I don’t suppose it’s unusual to meet a veteran except I met this veteran at the grocery store. I kept seeing him on nearby aisles and sometimes the same aisle. I noticed him in the section near the cheese and eggs, and he was eating pieces of a candy bar. I decided he was homeless, but it did appear that he had an unusually nice silky fabric handkerchief in his coat pocket. He was wearing a suit coat that didn’t match his pants and was probably two sizes too large. He seemed quite old until I got closer, and then I realized this was the oldest man I’d seen in a while. His hands were red and completely wrinkled like a prune with long fingernails, more from neglect than attempting to have long nails. He seemed to have hair everywhere, the face and scalp. But then he started talking to me.

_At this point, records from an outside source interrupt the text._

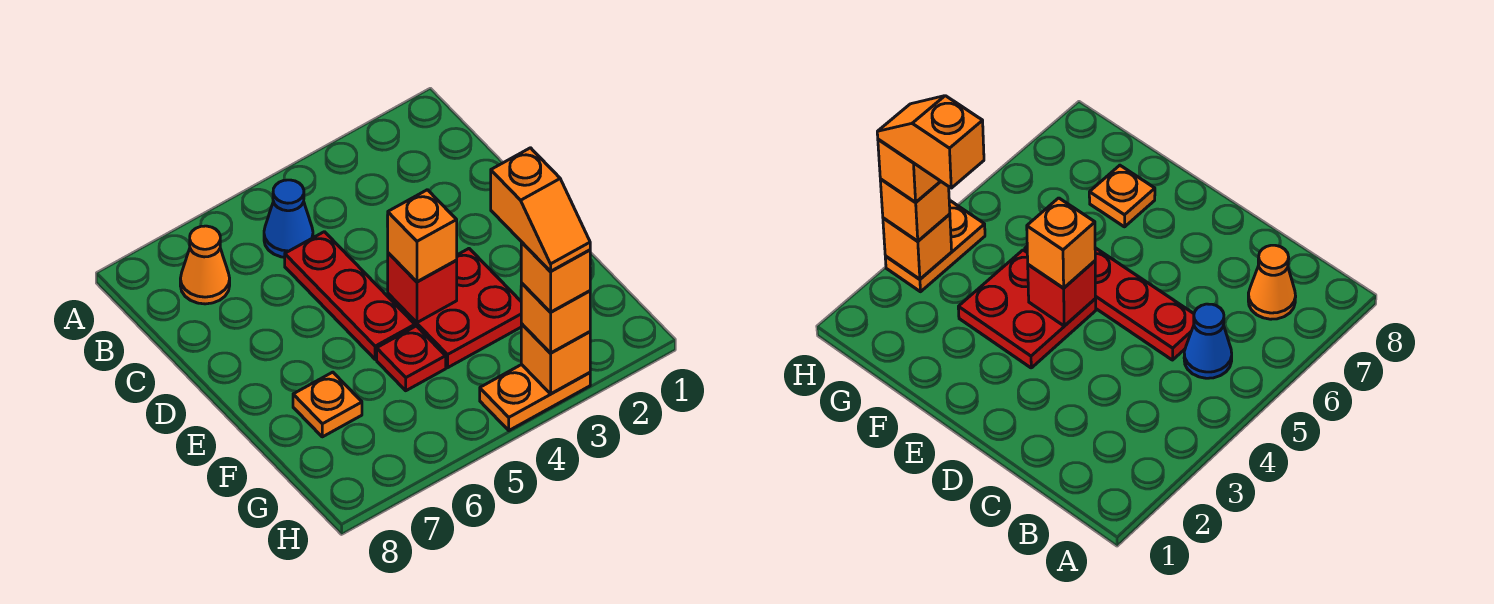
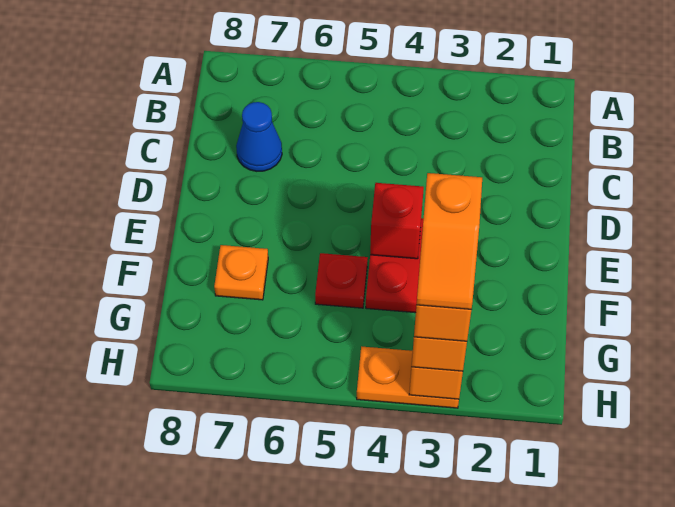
blue 1x1 cone [264,180,313,257] -> blue 1x1 cone moved to [236,102,282,171]
orange 1x1 cone [180,226,230,304] -> none
red 1x3 plate [285,232,415,359] -> none
orange 1x1 brick [387,190,457,282] -> none

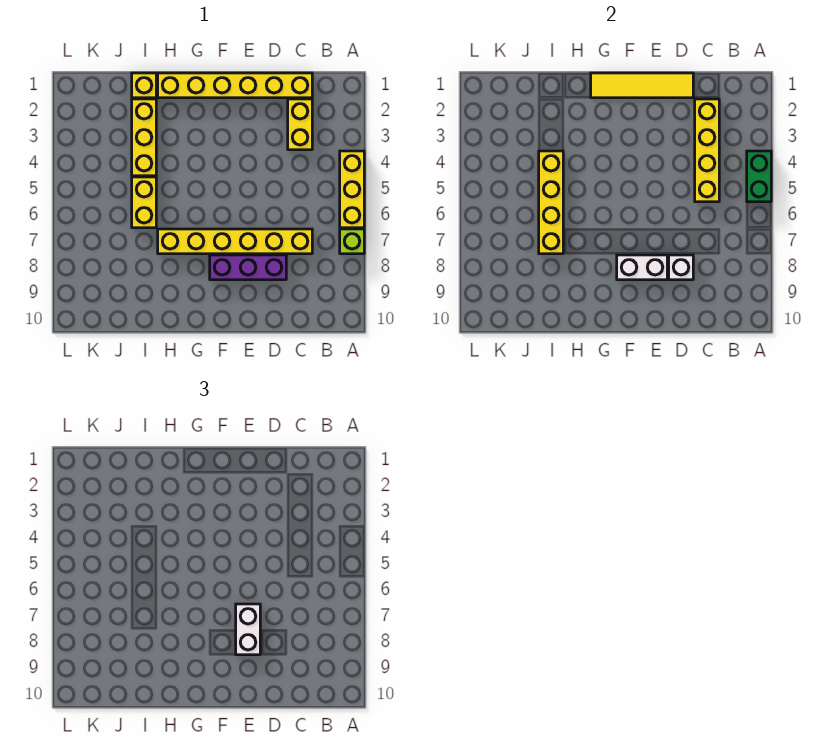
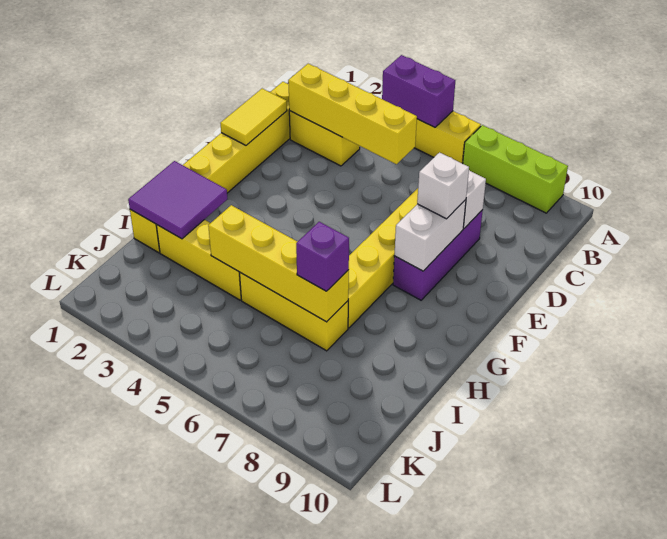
green 1x2 brick [747,151,771,202] -> purple 1x2 brick [382,55,455,127]
lime 1x1 brick [340,229,364,254] -> lime 1x3 brick [463,125,568,213]
yellow 1x4 tile [591,73,693,98] -> yellow 1x2 tile [220,89,287,145]
white 1x2 brick [236,604,260,655] -> white 1x1 brick [417,153,469,219]
none -> purple 2x2 tile [128,161,227,239]
yellow 1x2 brick [132,177,156,228] -> yellow 1x3 brick [240,273,348,351]
none -> purple 1x1 brick [296,222,349,291]

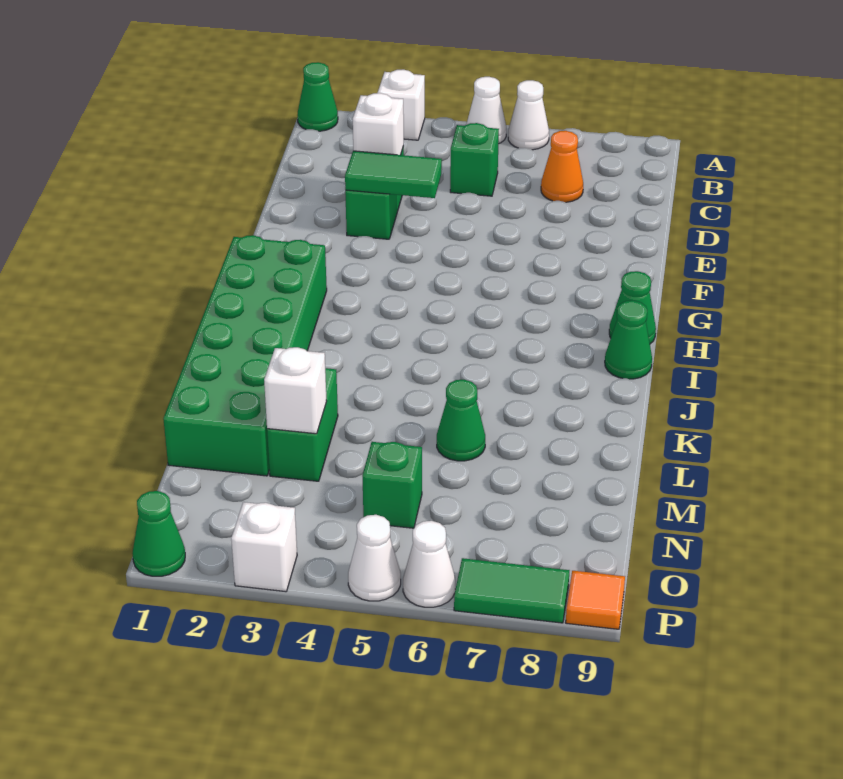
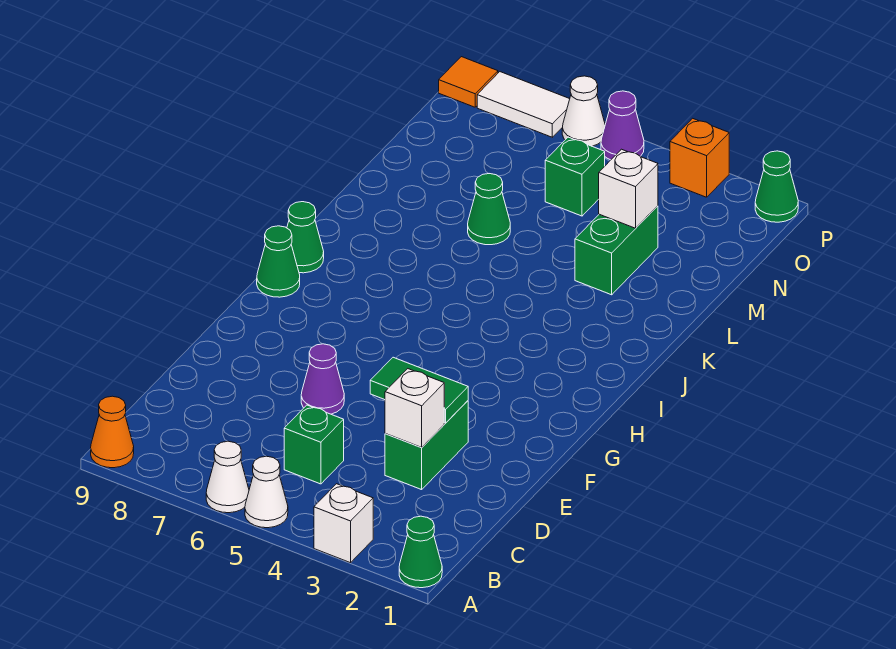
orange 1x1 cone [541,131,583,202] -> orange 1x1 cone moved to [91,396,134,468]
none -> purple 1x1 cone [301,344,344,414]
green 2x6 brick [163,235,327,476] -> none
white 1x1 brick [231,502,297,592] -> orange 1x1 brick [670,118,729,197]
white 1x1 cone [348,515,401,601] -> purple 1x1 cone [601,91,644,160]
green 1x2 tile [454,558,570,623] -> white 1x2 tile [477,72,570,137]

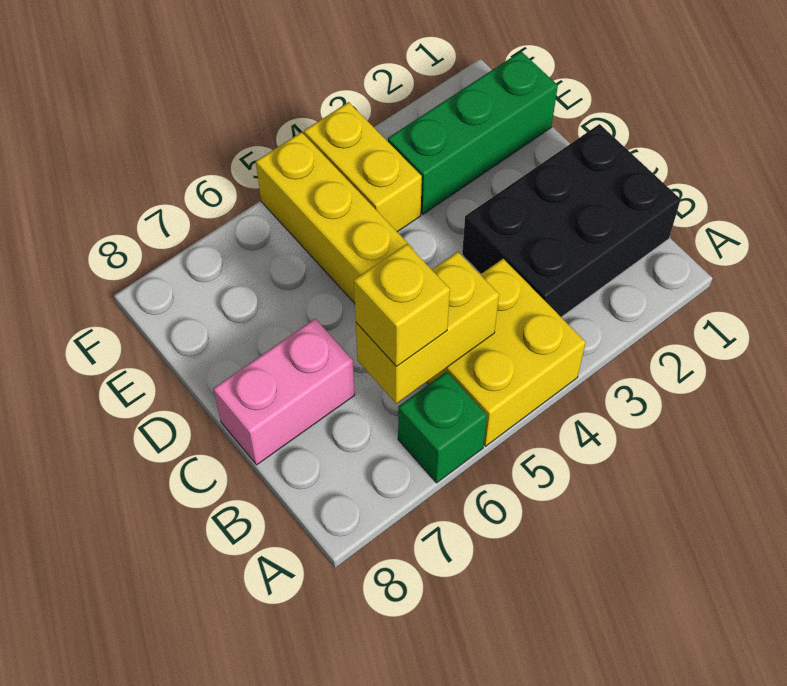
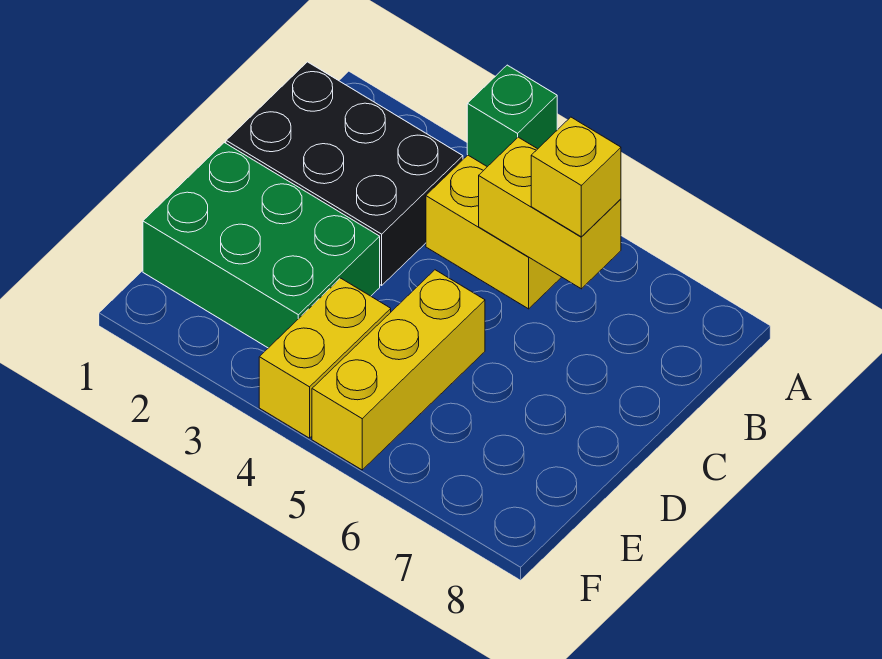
green 1x1 brick [398,372,487,483] -> green 1x1 brick moved to [467,65,557,167]
pink 1x2 brick [213,319,355,465] -> none
green 1x3 brick [388,51,558,214] -> green 2x3 brick [143,143,380,348]

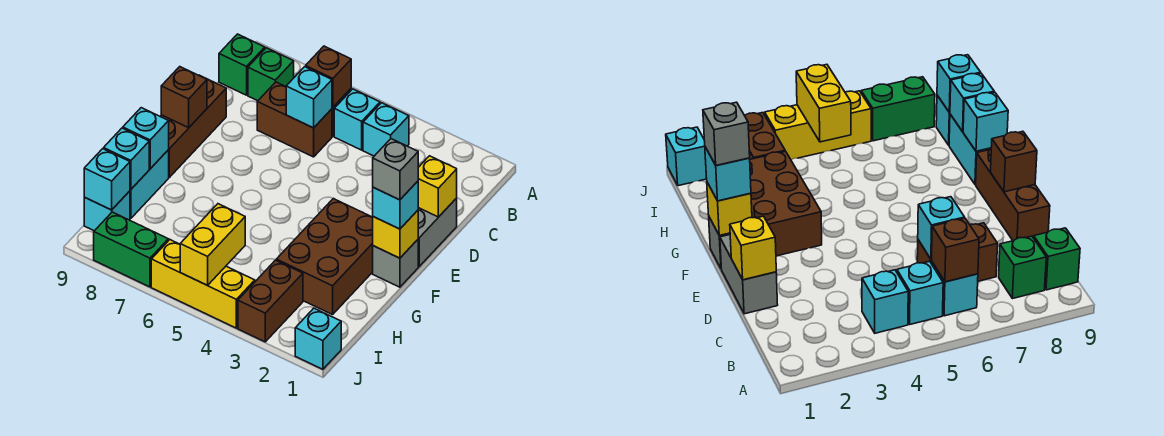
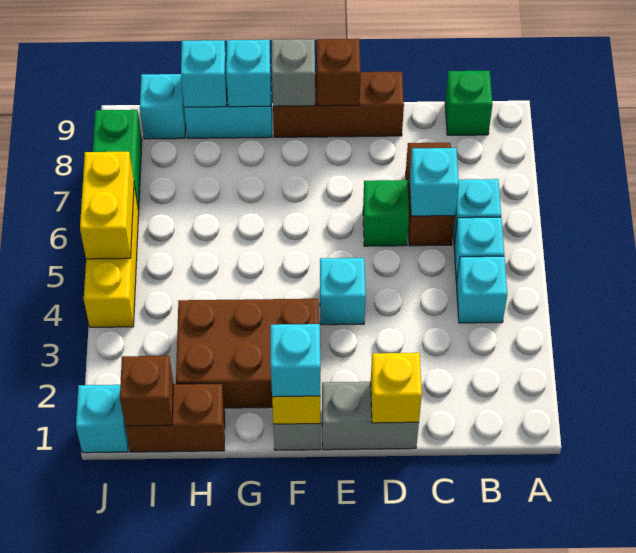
brown 1x1 brick [306,46,351,107] -> brown 1x1 brick moved to [120,356,173,426]
green 1x1 brick [248,48,294,101] -> green 1x1 brick moved to [363,180,409,246]
grey 1x1 brick [373,139,418,200] -> grey 1x1 brick moved to [272,39,315,106]
brown 1x2 brick [238,260,303,342] -> brown 1x2 brick moved to [125,384,225,452]
yellow 1x2 brick [180,204,245,285] -> yellow 1x2 brick turned to [80,152,134,259]
cyan 1x1 brick [84,149,130,210] -> cyan 1x1 brick moved to [320,258,366,325]

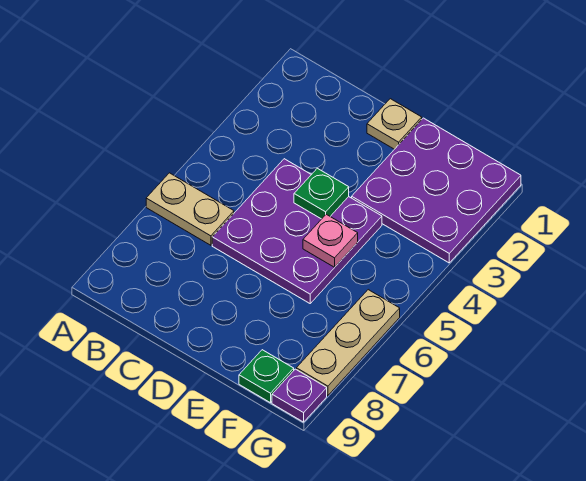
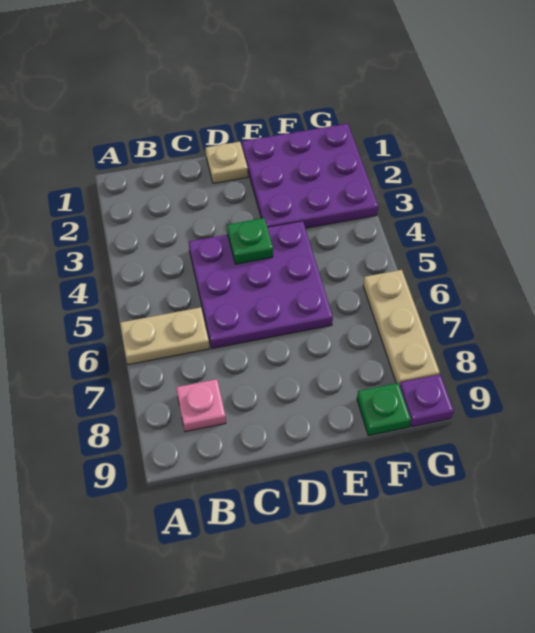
pink 1x1 plate [303,214,358,267] -> pink 1x1 plate moved to [176,379,226,432]

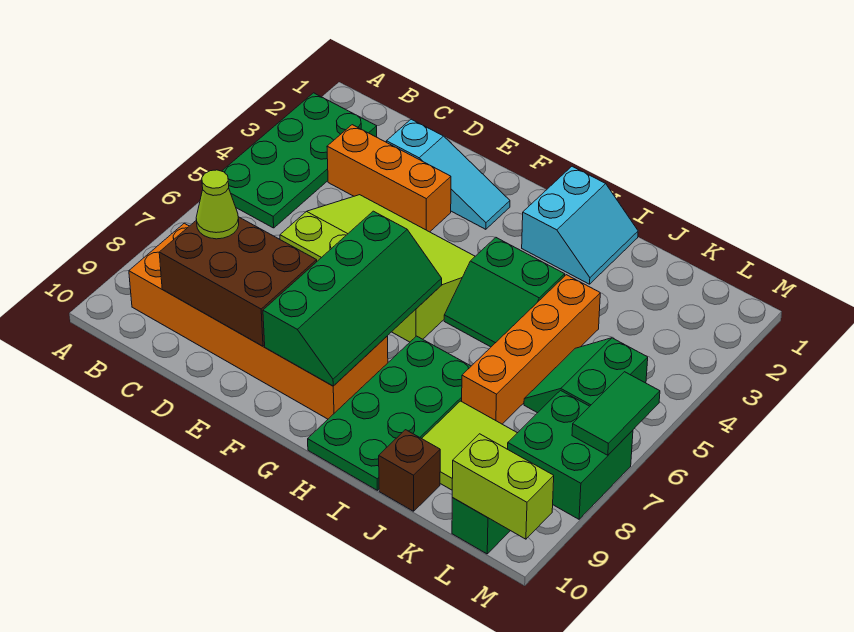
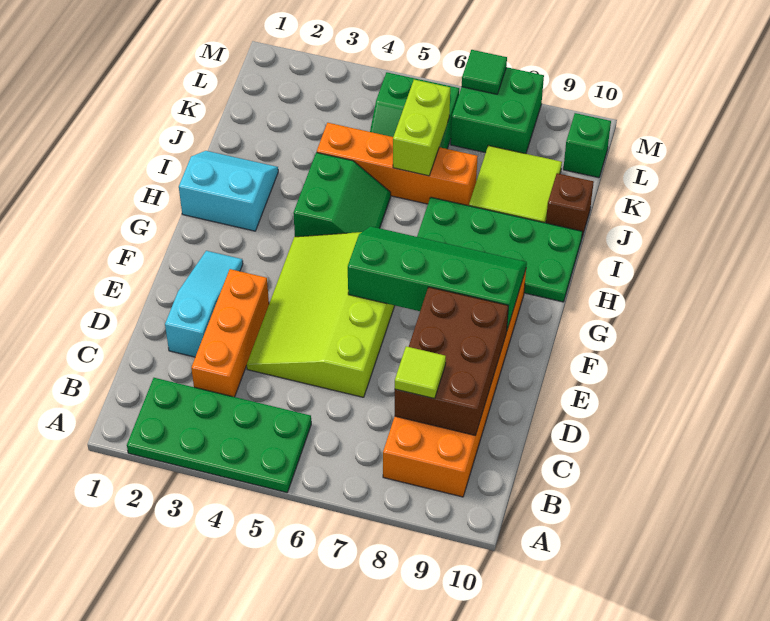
lime 1x1 cone [196,170,239,239] -> lime 1x1 tile [395,346,446,399]
lime 1x2 brick [452,434,554,539] -> lime 1x2 brick moved to [393,80,450,176]
green 1x2 tile [572,372,660,455] -> green 1x1 tile [462,50,507,94]

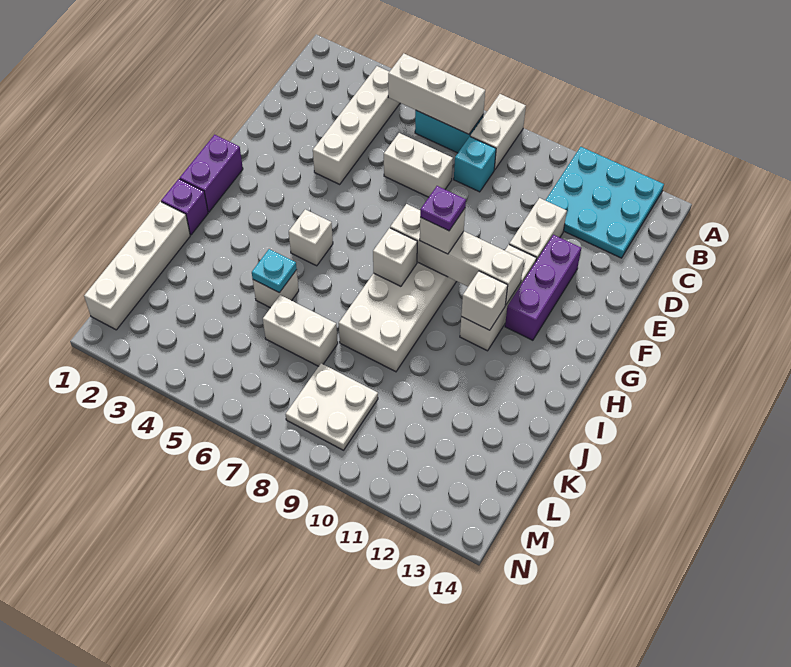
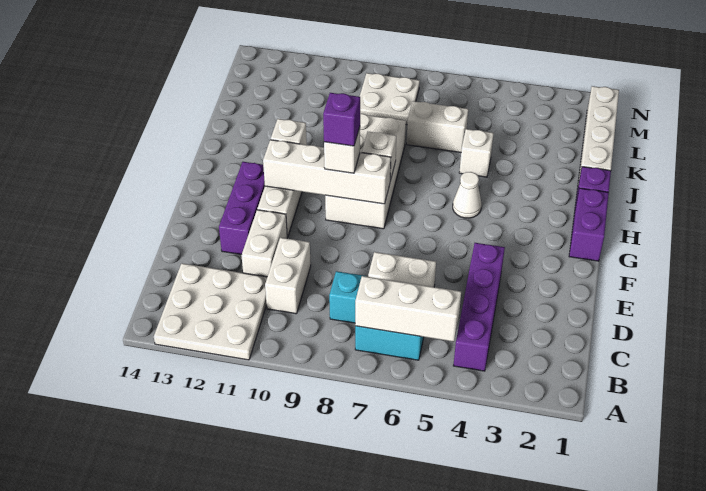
white 1x2 brick [470,94,526,170] -> white 1x2 brick moved to [265,238,311,314]
cyan 3x3 plate [545,147,664,258] -> white 3x3 plate [154,263,267,360]
white 1x4 brick [313,66,400,184] -> purple 1x4 brick [453,243,505,371]
purple 1x1 plate [420,186,466,231] -> purple 1x1 brick [323,93,360,146]
white 1x1 brick [289,209,333,266] -> white 1x1 cone [453,172,482,218]
cyan 1x1 plate [252,249,297,293] -> none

I hardly knew whether to run or speak or ignore him or what. There’s a large part of me that is fearful of strangers even in a grocery store, especially if they appear homeless or like they don’t belong there. I wish I weren’t that way and that I could just speak to everyone, but it can be a dangerous world out there.
He begins talking to me, “I’m a veteran.” Then in quite articulate speech he begins telling me stories of who he fought with and where. My history of the various wars is limited, but it was sounding like he was in Russia. It seemed like no one from WW I would still be living so I wasn’t quite sure. I had this very quick history lesson though I couldn’t recall a thing. I was so stunned I just stood there sort of speechless. Fiinally, I said my daddy fought in WWII in Africa. He then added that my dad would have known of this and that person if he were in North Africa. So we stood there talking in front of the frozen vegetables.
He was looking for peas and carrots. “They were 88 cents last week,” he said. Finally he found them in the dollar section. We concurred that a dollar was still a little cheaper than the others for $1.49. I never did notice what all was in his grocery cart. I felt impolite in a way to look too closely to his cart or his face, yet I couldn’t help noticing his hands. They were by far the oldest hands I’ve ever seen in my life, all withered and red, like the hands of a worker, a laborer or someone who’d been exposed to the elements. It didn’t occur to me to take a picture, but now I wish I had pulled out my camera and asked him if I could take his photo. He had one of those faces and demeanors like you’d see in some photo collection of the aging.
All I could think is he’s a veteran. What can I say? I can’t stand here all night and talk to him when he told me he had so man stories to tell. So the best I could come up with is that he should write a book for all his stories, and I’d see him next time. Then as I walked off I felt sad that I was in a hurry to get away from him. I might be the only one he’d talked to in days. Then I reminded myself. It is the city, and a woman does have to be careful, even in the super market. However, I could have given him my 40 cents off coupon for frozen vegetables.